[[ Data for processing, beginning ]]
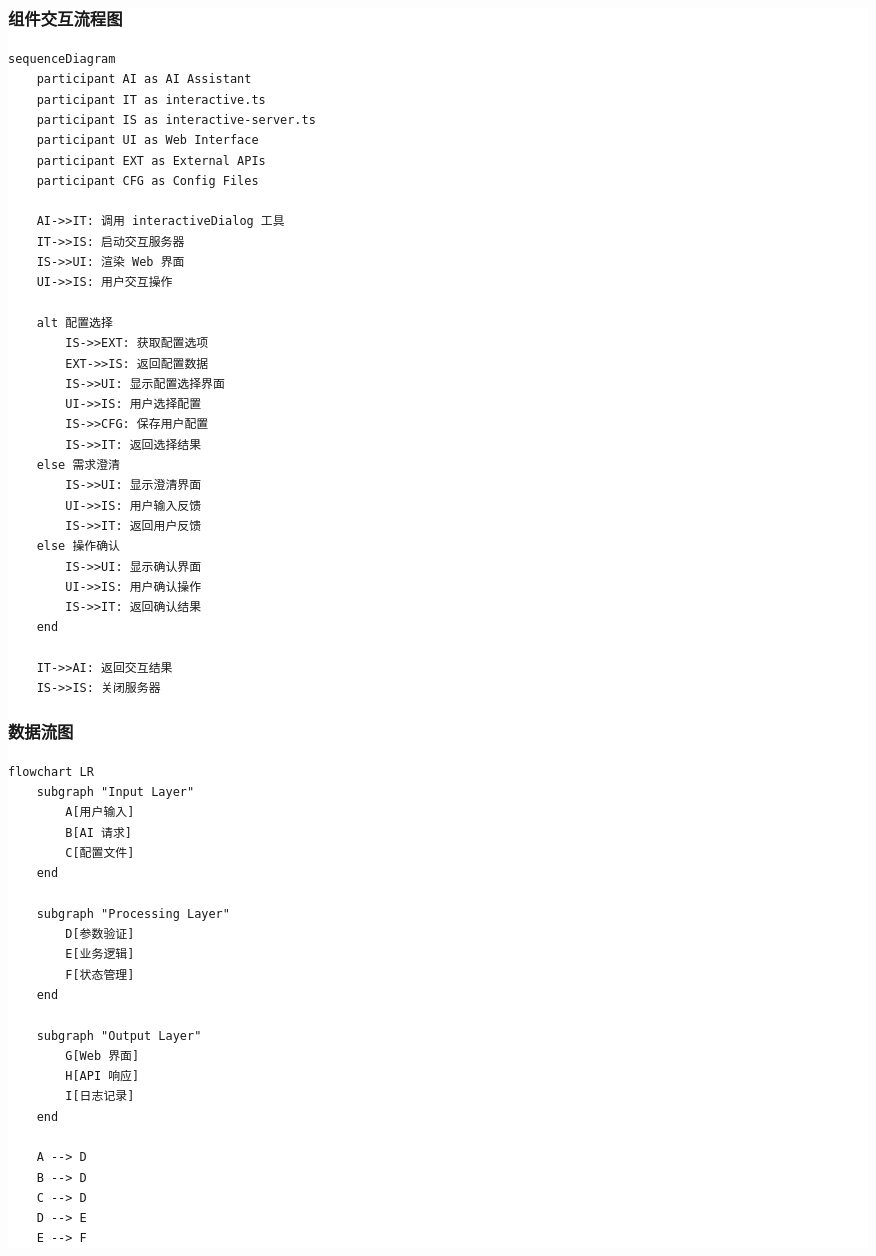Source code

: ### 组件交互流程图

```mermaid
sequenceDiagram
    participant AI as AI Assistant
    participant IT as interactive.ts
    participant IS as interactive-server.ts
    participant UI as Web Interface
    participant EXT as External APIs
    participant CFG as Config Files
    
    AI->>IT: 调用 interactiveDialog 工具
    IT->>IS: 启动交互服务器
    IS->>UI: 渲染 Web 界面
    UI->>IS: 用户交互操作
    
    alt 配置选择
        IS->>EXT: 获取配置选项
        EXT->>IS: 返回配置数据
        IS->>UI: 显示配置选择界面
        UI->>IS: 用户选择配置
        IS->>CFG: 保存用户配置
        IS->>IT: 返回选择结果
    else 需求澄清
        IS->>UI: 显示澄清界面
        UI->>IS: 用户输入反馈
        IS->>IT: 返回用户反馈
    else 操作确认
        IS->>UI: 显示确认界面
        UI->>IS: 用户确认操作
        IS->>IT: 返回确认结果
    end
    
    IT->>AI: 返回交互结果
    IS->>IS: 关闭服务器
```

### 数据流图

```mermaid
flowchart LR
    subgraph "Input Layer"
        A[用户输入]
        B[AI 请求]
        C[配置文件]
    end
    
    subgraph "Processing Layer"
        D[参数验证]
        E[业务逻辑]
        F[状态管理]
    end
    
    subgraph "Output Layer"
        G[Web 界面]
        H[API 响应]
        I[日志记录]
    end
    
    A --> D
    B --> D
    C --> D
    D --> E
    E --> F
```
[[ Data for processing, end ]]
Exercise goal: With images left out, the data must be transcribed exactly.

Answer section:
Source code

: ### 组件交互流程图

```mermaid
sequenceDiagram
    participant AI as AI Assistant
    participant IT as interactive.ts
    participant IS as interactive-server.ts
    participant UI as Web Interface
    participant EXT as External APIs
    participant CFG as Config Files
    
    AI->>IT: 调用 interactiveDialog 工具
    IT->>IS: 启动交互服务器
    IS->>UI: 渲染 Web 界面
    UI->>IS: 用户交互操作
    
    alt 配置选择
        IS->>EXT: 获取配置选项
        EXT->>IS: 返回配置数据
        IS->>UI: 显示配置选择界面
        UI->>IS: 用户选择配置
        IS->>CFG: 保存用户配置
        IS->>IT: 返回选择结果
    else 需求澄清
        IS->>UI: 显示澄清界面
        UI->>IS: 用户输入反馈
        IS->>IT: 返回用户反馈
    else 操作确认
        IS->>UI: 显示确认界面
        UI->>IS: 用户确认操作
        IS->>IT: 返回确认结果
    end
    
    IT->>AI: 返回交互结果
    IS->>IS: 关闭服务器
```

### 数据流图

```mermaid
flowchart LR
    subgraph "Input Layer"
        A[用户输入]
        B[AI 请求]
        C[配置文件]
    end
    
    subgraph "Processing Layer"
        D[参数验证]
        E[业务逻辑]
        F[状态管理]
    end
    
    subgraph "Output Layer"
        G[Web 界面]
        H[API 响应]
        I[日志记录]
    end
    
    A --> D
    B --> D
    C --> D
    D --> E
    E --> F
```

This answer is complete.